Your instructions |
Read through the material below and find each line that has the word "elbow"; copy it.

Material provided |

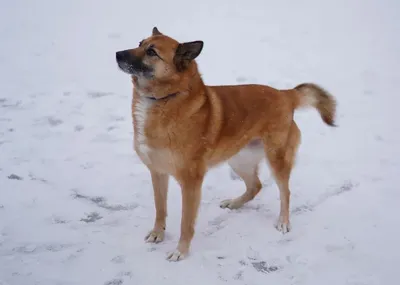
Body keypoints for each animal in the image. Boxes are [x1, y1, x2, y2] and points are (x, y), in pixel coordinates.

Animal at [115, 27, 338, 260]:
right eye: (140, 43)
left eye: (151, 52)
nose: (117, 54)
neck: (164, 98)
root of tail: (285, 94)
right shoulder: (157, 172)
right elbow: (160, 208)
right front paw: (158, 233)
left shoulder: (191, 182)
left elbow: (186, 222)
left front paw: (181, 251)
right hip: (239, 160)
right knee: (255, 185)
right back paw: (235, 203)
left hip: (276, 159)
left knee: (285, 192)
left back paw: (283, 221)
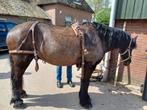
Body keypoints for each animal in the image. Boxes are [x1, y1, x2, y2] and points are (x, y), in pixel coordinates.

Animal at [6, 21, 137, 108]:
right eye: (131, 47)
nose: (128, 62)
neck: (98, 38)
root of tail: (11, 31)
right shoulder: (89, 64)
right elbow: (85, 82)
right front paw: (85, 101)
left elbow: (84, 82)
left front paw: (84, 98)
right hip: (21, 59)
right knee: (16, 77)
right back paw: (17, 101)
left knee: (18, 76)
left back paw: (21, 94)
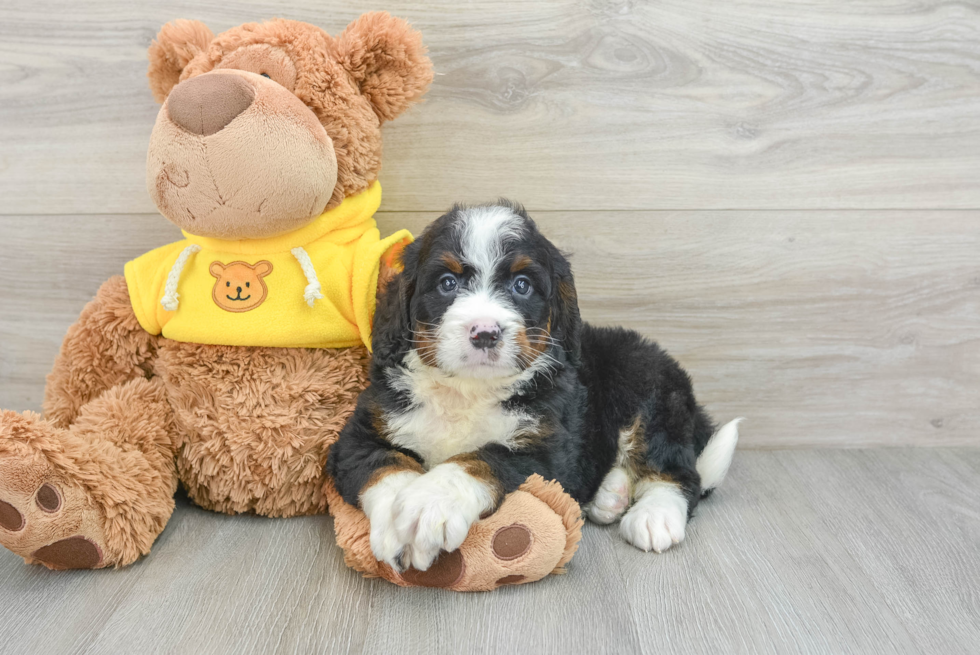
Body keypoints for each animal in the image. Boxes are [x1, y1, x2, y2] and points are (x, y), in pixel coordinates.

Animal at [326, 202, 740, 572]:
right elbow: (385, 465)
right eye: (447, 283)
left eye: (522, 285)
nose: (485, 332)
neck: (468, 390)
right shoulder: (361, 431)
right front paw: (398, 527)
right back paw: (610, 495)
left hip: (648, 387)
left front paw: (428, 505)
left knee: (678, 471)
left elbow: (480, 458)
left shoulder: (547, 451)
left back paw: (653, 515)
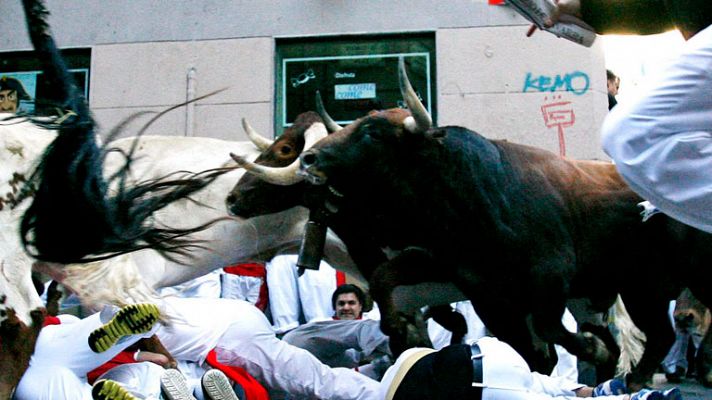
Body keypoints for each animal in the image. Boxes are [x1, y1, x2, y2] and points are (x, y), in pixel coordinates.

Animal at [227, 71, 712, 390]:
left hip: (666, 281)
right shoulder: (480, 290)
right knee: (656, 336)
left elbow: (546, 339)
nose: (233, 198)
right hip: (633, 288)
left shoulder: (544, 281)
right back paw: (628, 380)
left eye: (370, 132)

Task answer |
right elbow: (160, 208)
left elbow: (186, 222)
right elbow: (85, 82)
left elbow: (84, 82)
right elbow: (385, 465)
left elbow: (480, 458)
left elbow: (546, 339)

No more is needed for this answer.